A new Government Accountability Office review of federal stimulus spending gives the program mixed reviews.
In government speak, that’s “Funds continue to provide fiscal relief to states and localities, while accountability and reporting challenges need to be fully addressed.”
In other words, the money is going out on schedule, it’s helping states will hurt budgets, but some programs aren’t working well and not everything is accounted for.
The U.S. has spent $48 of $49 billion dollars earmarked for the 2009 federal fiscal year ending next week, which is ahead of schedule (of a $787 billion total package). Three-quarters of the $48 billion have gone through Medicaid and the State Fiscal stabilisation program, which goes to schools. There’s also been $11 billion in investments in highway and transit projects.
But there are problems. A weatherization program has stalled because of confusion over wage-requirements; public housing improvements has been slowed by red tape; and a plan to give summer jobs to teens hasn’t worked for nearly a quarter of youth in the program, as the AP has noted.
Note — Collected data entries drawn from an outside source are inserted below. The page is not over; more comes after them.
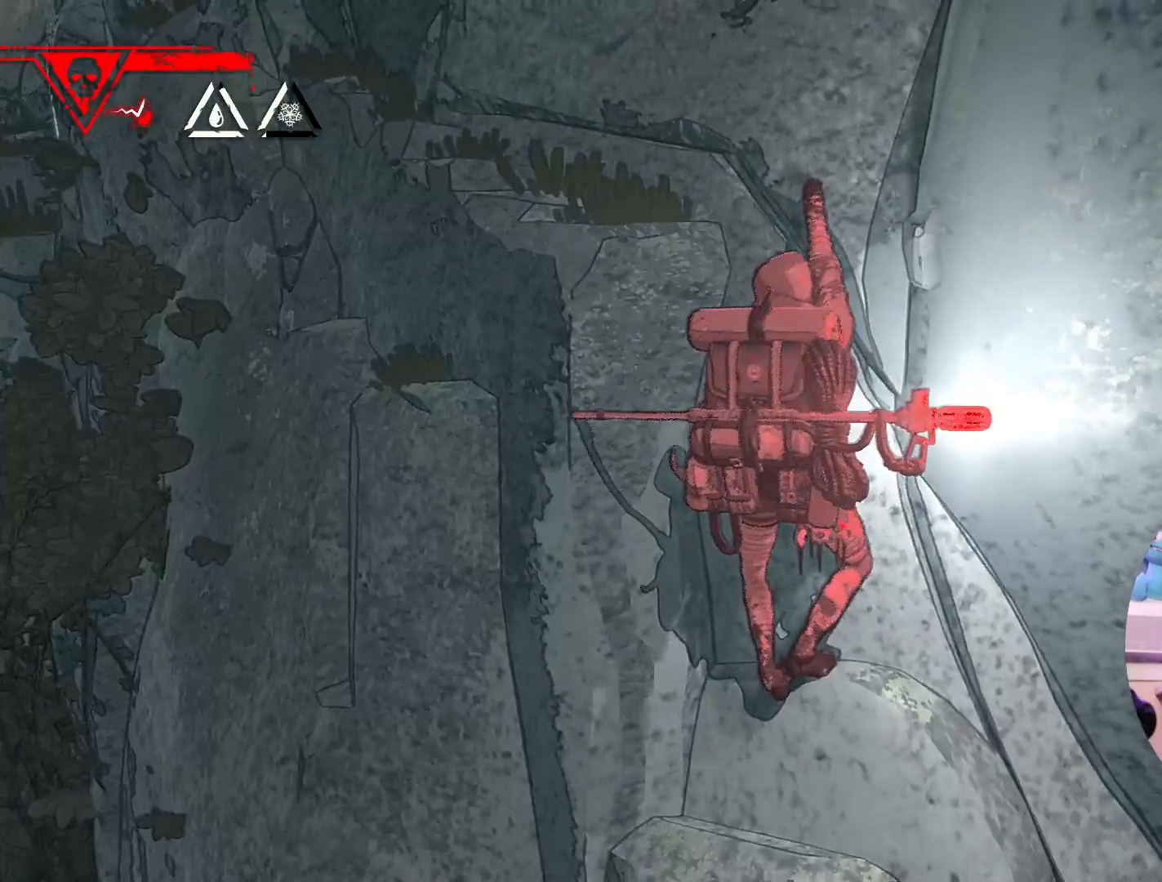
{"buttons": [], "left_stick": "center", "right_stick": "down", "events": [[17, "left_stick", "left"], [133, "left_stick", "center"], [217, "right_stick", "down"]]}
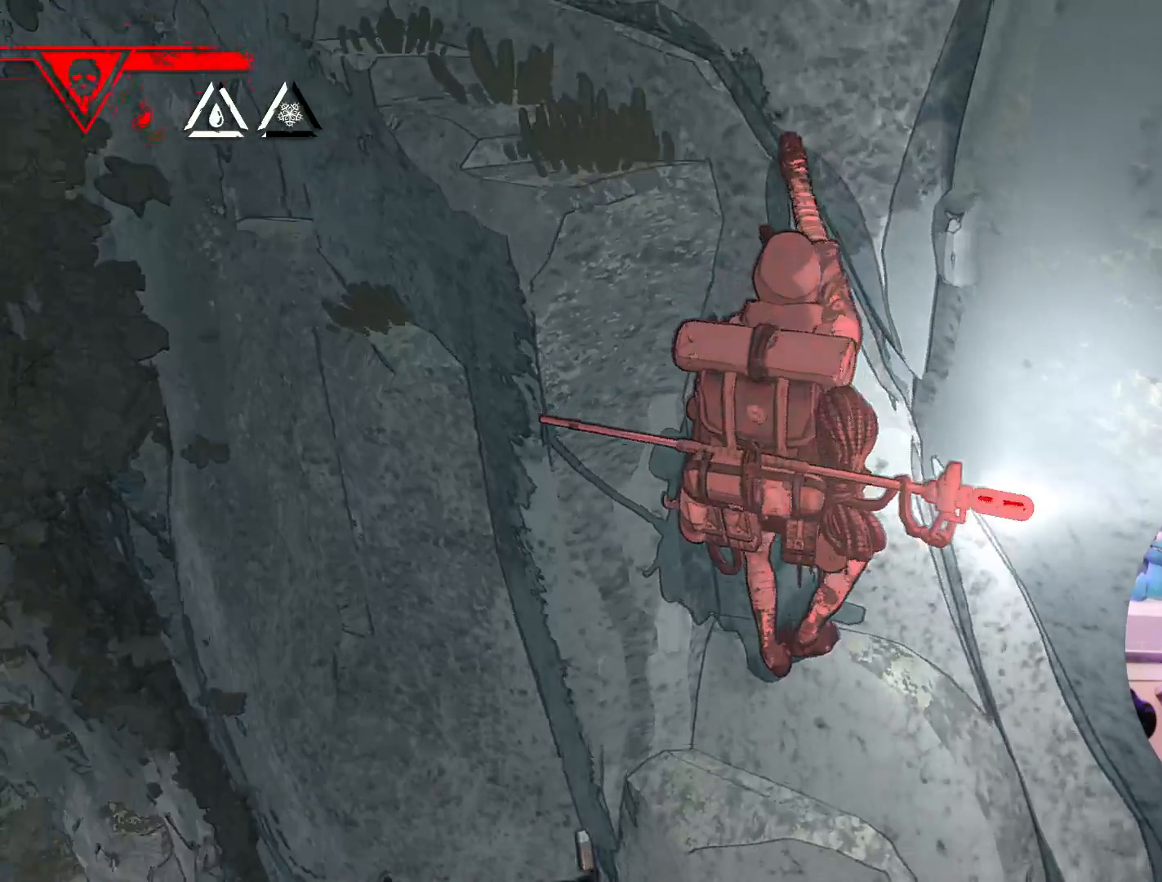
{"buttons": [], "left_stick": "center", "right_stick": "down", "events": []}
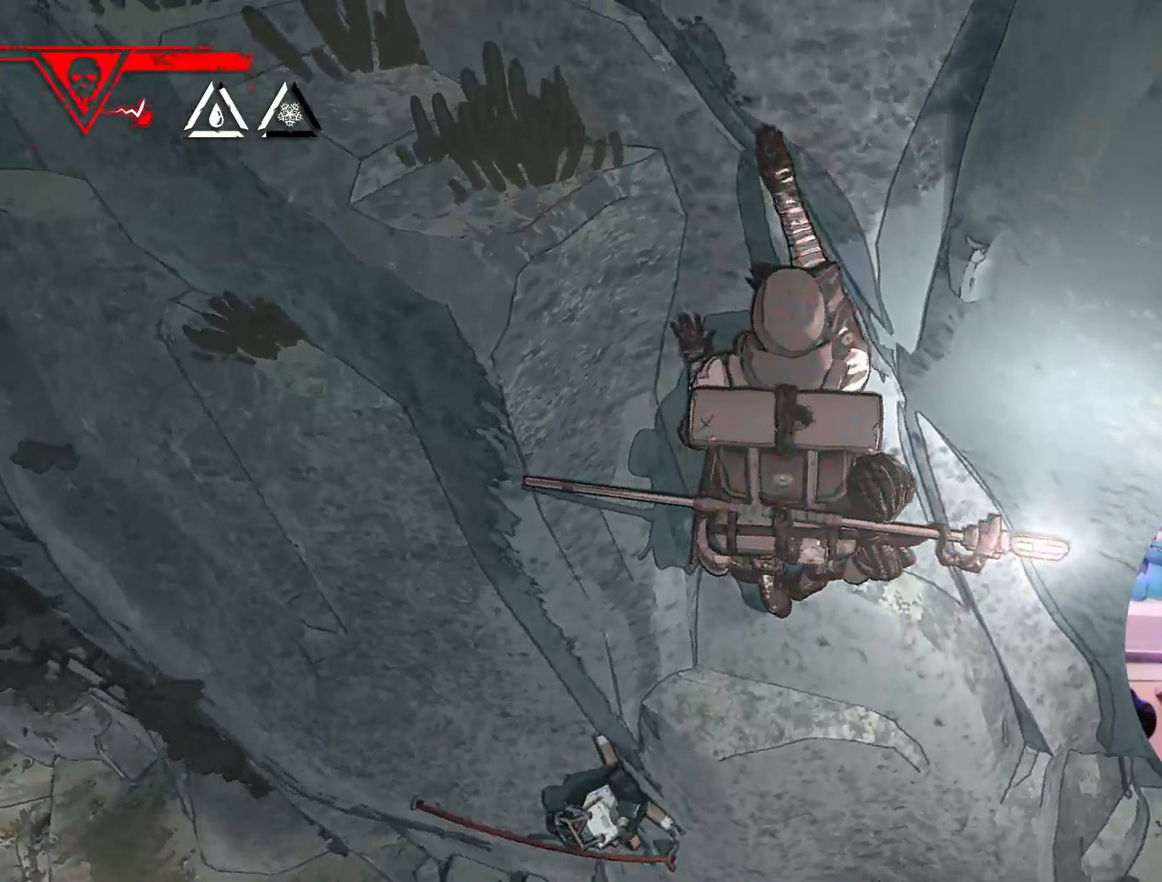
{"buttons": [], "left_stick": "down", "right_stick": "center", "events": [[33, "right_stick", "center"], [183, "left_stick", "down"]]}
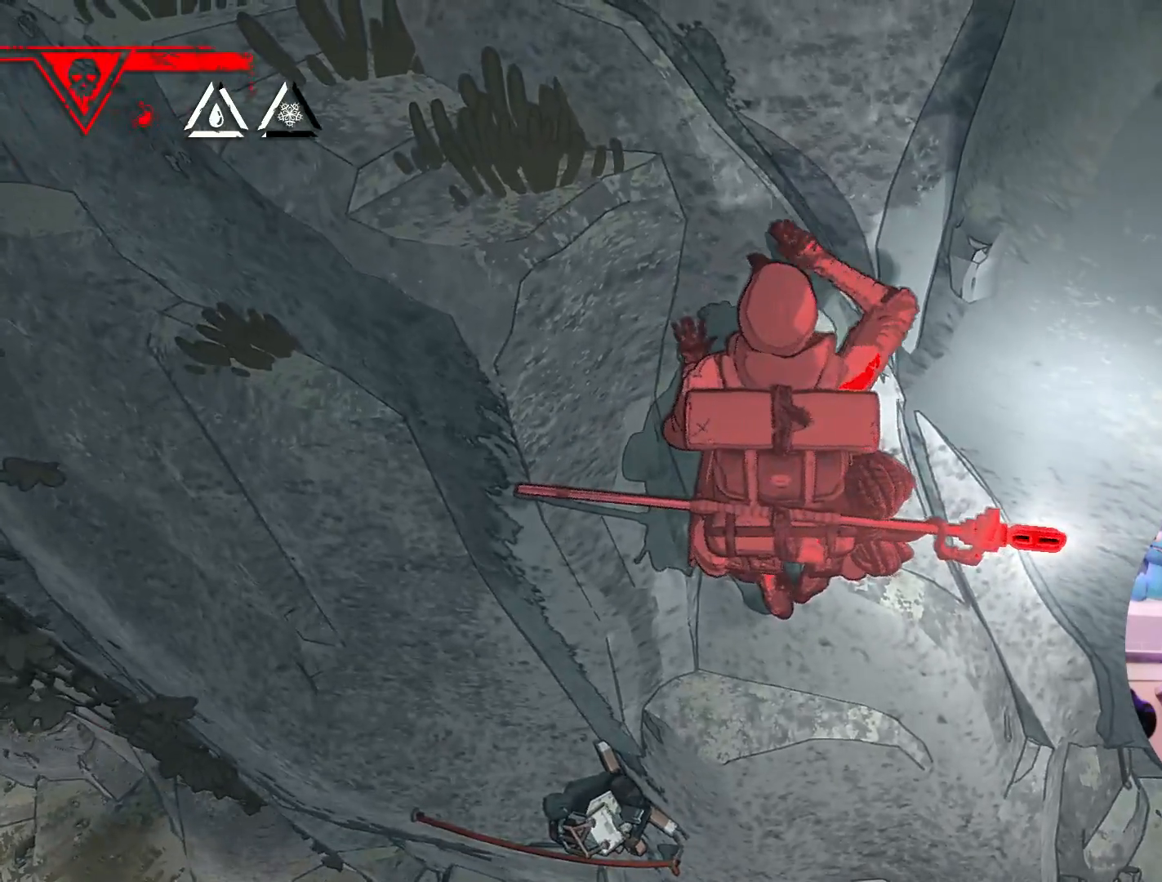
{"buttons": [], "left_stick": "center", "right_stick": "center", "events": [[150, "left_stick", "center"]]}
Still, Vice President Joe Biden is happy:
White House: [The GAO] confirms what I have been hearing from people across the country: the Recovery Act is working to jump-start critical infrastructure projects, cushion the impact of record state budget deficits and provide new job opportunities for hard-hit communities. As the GAO notes, Recovery Act funds are being put to work ahead of schedule, and project bids are frequently coming in under-budget — with the millions of dollars of cost-savings often redirected to communities that need the economic boost the most.
States, housing agencies and contractors will provide more detailed progress reports in October about dollars spent and jobs created. Problem is, the GAO points out it’s not certain that information will be reliable. And next fiscal year (beginning October 1st, 2009) stimulus money doled out will more than double to $107 billion.
“Significant risks exist that will likely negatively impact the completeness, accuracy, and reliability of the information reported in the initial round,” the report says.